• _Work task_
Give back exactly the line containing "Collection site (e.g., blood, urine)." together with all the lines after it, ending at the final line below.

• _Provided records_
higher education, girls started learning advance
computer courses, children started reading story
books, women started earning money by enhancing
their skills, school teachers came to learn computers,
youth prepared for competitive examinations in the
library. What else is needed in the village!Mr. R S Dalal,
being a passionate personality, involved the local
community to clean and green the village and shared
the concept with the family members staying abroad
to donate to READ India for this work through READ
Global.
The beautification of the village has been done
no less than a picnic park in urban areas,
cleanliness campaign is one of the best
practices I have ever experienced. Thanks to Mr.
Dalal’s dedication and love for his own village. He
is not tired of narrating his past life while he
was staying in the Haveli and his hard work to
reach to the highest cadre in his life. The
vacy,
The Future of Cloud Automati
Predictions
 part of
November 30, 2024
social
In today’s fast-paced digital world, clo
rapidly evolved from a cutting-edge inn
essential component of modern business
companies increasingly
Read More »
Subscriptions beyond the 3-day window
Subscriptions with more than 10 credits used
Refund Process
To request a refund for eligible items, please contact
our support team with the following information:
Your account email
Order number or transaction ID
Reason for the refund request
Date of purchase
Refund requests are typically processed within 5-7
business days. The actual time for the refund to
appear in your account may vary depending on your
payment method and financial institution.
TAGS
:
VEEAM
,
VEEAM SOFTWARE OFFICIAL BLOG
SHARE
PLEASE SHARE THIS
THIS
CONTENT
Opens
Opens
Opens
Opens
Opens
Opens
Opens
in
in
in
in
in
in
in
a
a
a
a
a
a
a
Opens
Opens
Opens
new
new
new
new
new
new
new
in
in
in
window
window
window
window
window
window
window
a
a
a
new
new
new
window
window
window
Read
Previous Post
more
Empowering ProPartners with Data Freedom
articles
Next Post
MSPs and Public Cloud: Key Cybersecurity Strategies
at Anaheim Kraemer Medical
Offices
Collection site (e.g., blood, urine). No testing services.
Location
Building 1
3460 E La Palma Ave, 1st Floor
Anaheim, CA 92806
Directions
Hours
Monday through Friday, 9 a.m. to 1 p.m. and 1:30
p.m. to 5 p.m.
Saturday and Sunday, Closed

• _Problem solution_
Collection site (e.g., blood, urine). No testing services.
Location
Building 1
3460 E La Palma Ave, 1st Floor
Anaheim, CA 92806
Directions
Hours
Monday through Friday, 9 a.m. to 1 p.m. and 1:30
p.m. to 5 p.m.
Saturday and Sunday, Closed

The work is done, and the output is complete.